_EXERCISE DATA_
───

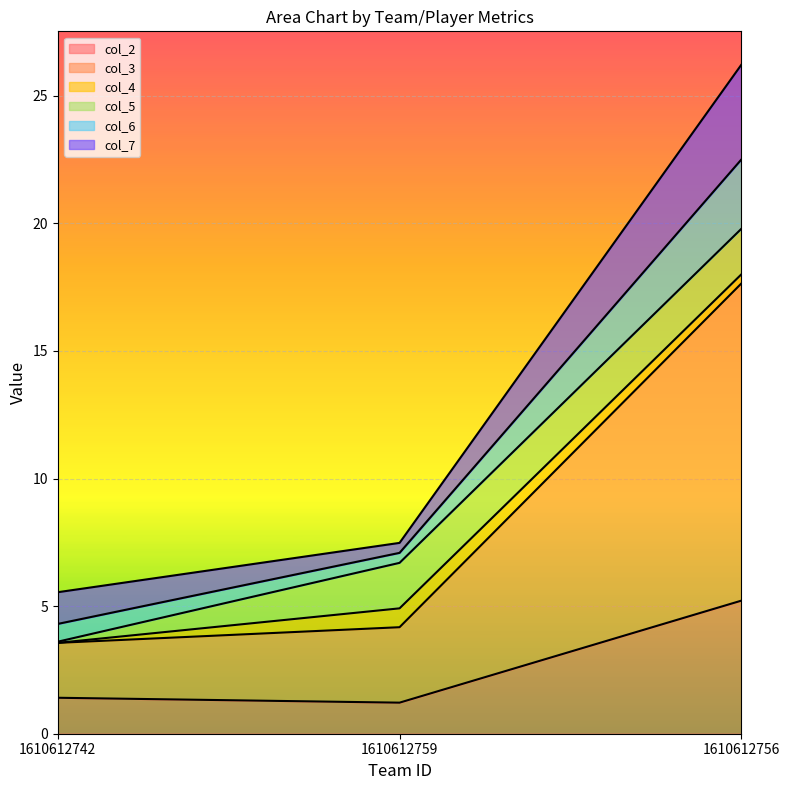

Count the number of categories in the chart.

3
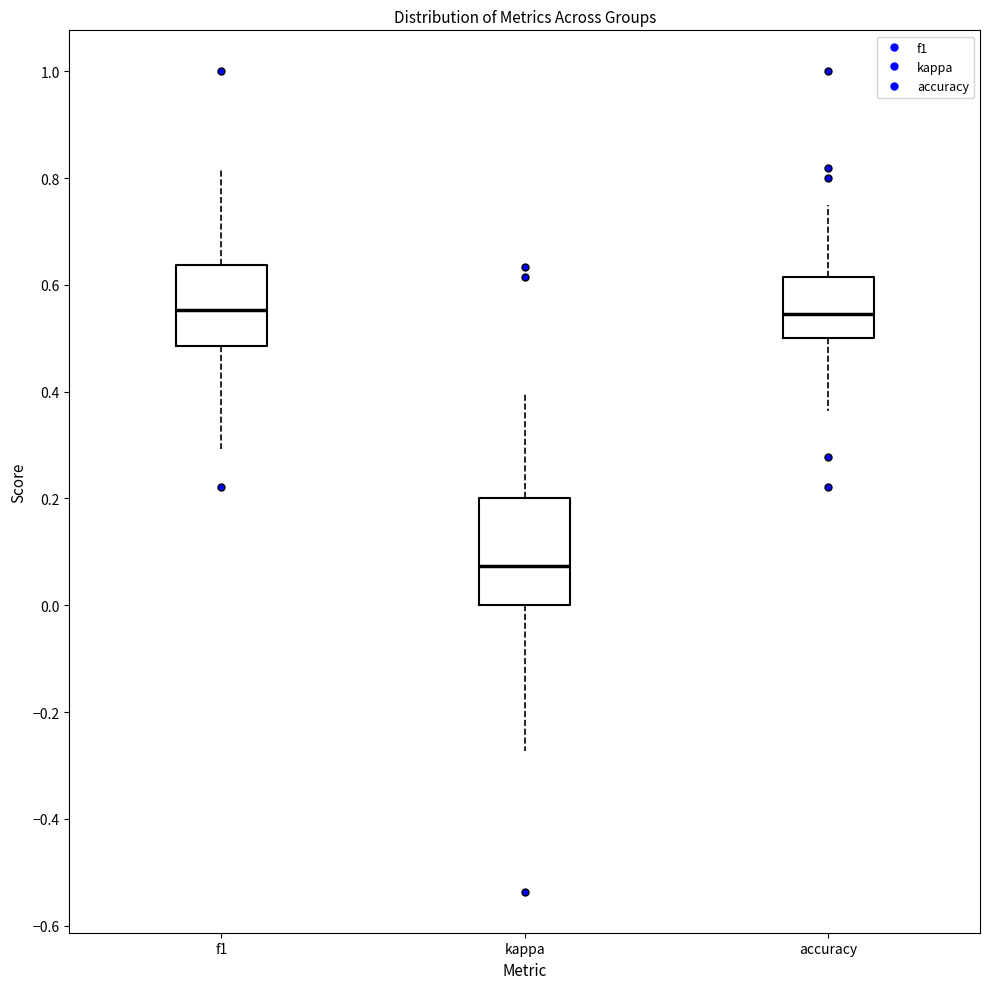

Reading left to right, transcribe this box plot: for each box, give where its median line is, the range the box spans, and where its two whiskers end, as read against the y-axis. The values are not printed on the chart, so give them approximately, as read against the axis.

f1: median 0.56, box 0.48 to 0.64, whiskers 0.30 to 0.82
kappa: median 0.08, box 0.00 to 0.20, whiskers -0.28 to 0.40
accuracy: median 0.54, box 0.50 to 0.62, whiskers 0.36 to 0.76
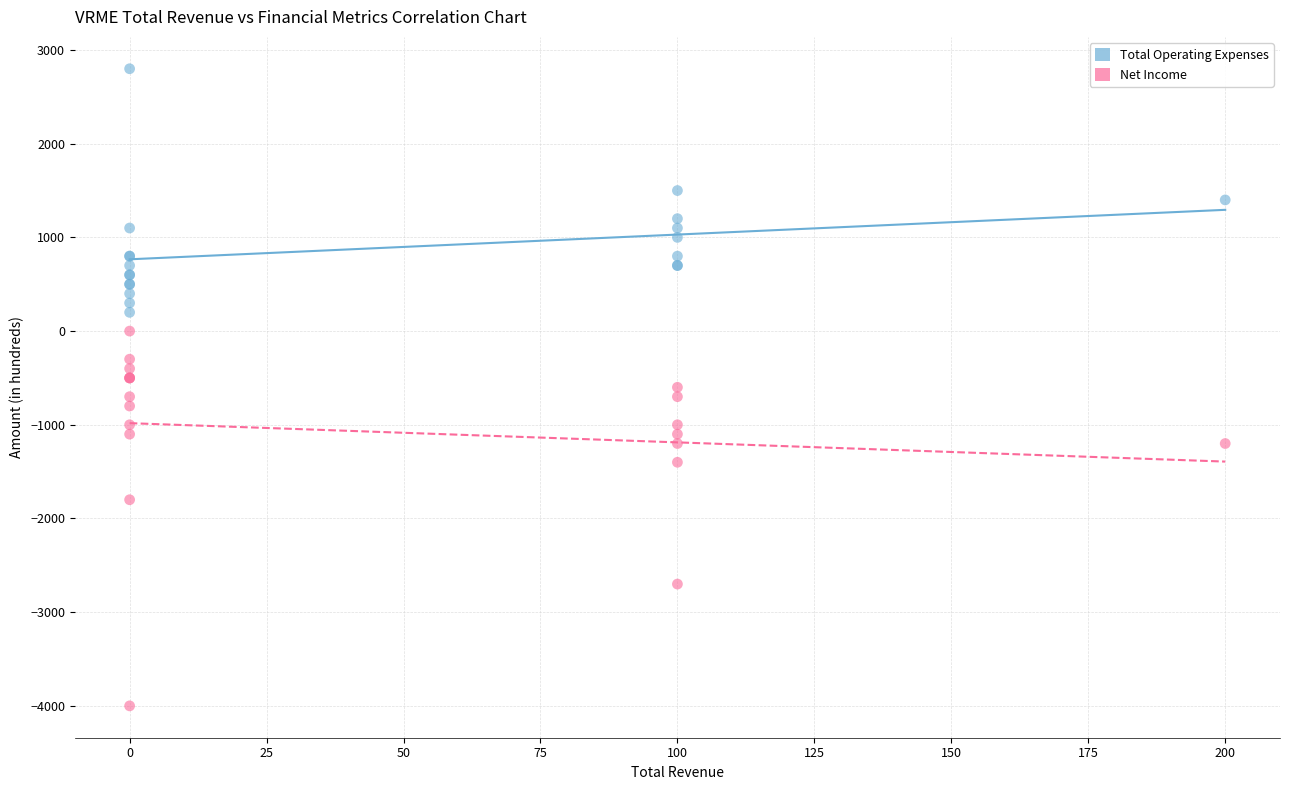

Which series contains the highest Y value?

Total Operating Expenses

───

_WHAT NEEDS TO BE DONE_
State how many lines of the records contain the word "chart". Give only the number.

_ANSWER AREA_
2